Your objective:
Print, word for word, the stretch from "In a moment" through "past five weeks." in the report below on the Cowboys' game against the Lions.

Garrett will have to hope this team's first experience with the playoff atmosphere will better prepare it for the hype that has yet to come, though.

In a moment of candor, he acknowledged what many had suggested about Sunday's game. In an ugly start, the Cowboys allowed 155 yards of offense and both of the Lions' touchdowns in the first quarter. It wasn't in keeping with the focus this team has displayed over the past five weeks.

"To be honest with you, I don't know that we achieved that early on in the ballgame," he said. "I think guys were excited, they were amped up, and at different times we didn't play with as good of technique as we've played with in all three phases up to this point in the season."

The Cowboys settled down, clearly. They limited the Lions' prolific offense to 242 yards and six points after the first quarter. Their own offense, which stagnated to start, sprang to life in outscoring Detroit, 17-3 after halftime.

"Put a smile on your face and just go play. I think our guys understood that and I do think some of the plays that we did make right at the end of the first half helped our guys do that," Garrett said. "We went out there and certainly played with the right mentality, mindset and demeanor in that second half."

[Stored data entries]
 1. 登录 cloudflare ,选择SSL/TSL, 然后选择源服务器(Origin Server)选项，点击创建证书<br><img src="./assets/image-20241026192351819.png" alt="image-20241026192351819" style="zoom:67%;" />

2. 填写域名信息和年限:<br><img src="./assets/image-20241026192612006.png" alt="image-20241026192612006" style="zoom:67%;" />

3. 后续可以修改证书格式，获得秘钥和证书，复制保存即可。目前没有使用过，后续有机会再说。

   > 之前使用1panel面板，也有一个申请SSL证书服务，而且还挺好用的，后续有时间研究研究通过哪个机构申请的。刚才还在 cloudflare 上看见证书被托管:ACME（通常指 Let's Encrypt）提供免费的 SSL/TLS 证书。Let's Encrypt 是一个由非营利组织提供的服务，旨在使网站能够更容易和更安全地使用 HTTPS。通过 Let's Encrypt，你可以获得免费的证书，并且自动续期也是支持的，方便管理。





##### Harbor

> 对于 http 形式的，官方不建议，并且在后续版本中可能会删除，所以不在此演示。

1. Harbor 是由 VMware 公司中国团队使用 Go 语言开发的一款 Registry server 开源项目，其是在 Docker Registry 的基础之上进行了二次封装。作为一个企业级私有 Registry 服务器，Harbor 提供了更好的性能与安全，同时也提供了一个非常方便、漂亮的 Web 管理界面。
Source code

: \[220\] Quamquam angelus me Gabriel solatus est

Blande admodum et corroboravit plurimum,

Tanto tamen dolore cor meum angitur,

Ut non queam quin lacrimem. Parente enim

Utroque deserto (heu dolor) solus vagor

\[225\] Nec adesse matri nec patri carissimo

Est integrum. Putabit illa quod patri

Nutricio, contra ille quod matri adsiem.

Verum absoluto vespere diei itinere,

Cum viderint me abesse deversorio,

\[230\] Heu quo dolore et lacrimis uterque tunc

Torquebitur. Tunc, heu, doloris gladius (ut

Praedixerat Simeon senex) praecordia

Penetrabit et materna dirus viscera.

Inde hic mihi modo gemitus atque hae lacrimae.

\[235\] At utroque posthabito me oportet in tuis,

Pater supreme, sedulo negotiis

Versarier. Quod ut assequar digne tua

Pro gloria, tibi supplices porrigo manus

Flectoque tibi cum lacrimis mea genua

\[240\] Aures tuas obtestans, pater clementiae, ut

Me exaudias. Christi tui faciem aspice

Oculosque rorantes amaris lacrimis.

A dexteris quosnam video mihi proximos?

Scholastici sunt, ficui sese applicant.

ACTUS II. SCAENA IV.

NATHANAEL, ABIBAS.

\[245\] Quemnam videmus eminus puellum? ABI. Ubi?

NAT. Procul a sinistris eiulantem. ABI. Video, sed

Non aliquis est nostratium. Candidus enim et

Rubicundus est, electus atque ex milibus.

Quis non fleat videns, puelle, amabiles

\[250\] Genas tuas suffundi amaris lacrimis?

* * *

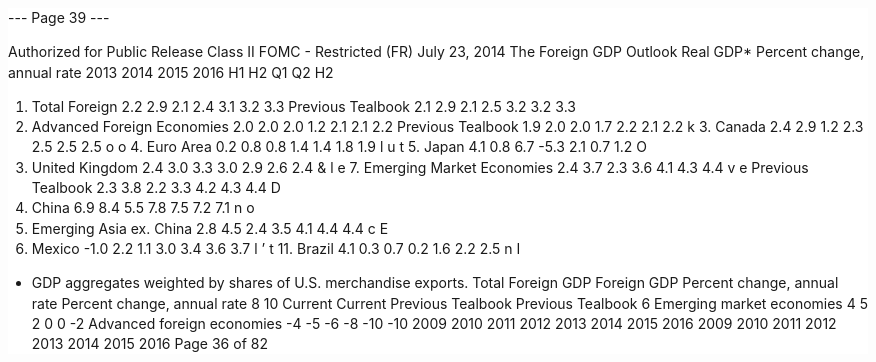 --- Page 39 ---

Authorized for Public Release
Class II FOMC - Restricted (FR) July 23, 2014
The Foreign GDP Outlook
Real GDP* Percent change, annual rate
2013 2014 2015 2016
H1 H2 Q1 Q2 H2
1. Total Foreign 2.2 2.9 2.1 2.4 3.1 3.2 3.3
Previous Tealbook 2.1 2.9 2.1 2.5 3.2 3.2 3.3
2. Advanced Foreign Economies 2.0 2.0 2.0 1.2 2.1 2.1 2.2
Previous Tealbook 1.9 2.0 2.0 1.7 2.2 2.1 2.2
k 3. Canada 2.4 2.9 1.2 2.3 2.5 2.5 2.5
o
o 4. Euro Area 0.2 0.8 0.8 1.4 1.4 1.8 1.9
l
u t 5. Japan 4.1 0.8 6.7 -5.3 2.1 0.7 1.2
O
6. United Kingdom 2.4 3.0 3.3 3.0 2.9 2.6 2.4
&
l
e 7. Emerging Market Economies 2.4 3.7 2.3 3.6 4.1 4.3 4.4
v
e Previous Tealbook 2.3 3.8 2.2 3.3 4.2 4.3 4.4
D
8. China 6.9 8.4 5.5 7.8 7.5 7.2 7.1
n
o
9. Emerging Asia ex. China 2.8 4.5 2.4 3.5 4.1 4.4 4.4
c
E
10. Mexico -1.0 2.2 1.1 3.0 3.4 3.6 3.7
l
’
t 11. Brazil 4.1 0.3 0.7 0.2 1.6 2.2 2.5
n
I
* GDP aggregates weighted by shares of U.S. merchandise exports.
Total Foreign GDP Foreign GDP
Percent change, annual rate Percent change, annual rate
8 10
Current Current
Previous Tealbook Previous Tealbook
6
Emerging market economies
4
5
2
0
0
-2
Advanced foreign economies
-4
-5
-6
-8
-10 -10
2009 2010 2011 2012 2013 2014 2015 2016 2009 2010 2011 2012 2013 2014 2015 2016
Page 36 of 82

Result:
In a moment of candor, he acknowledged what many had suggested about Sunday's game. In an ugly start, the Cowboys allowed 155 yards of offense and both of the Lions' touchdowns in the first quarter. It wasn't in keeping with the focus this team has displayed over the past five weeks.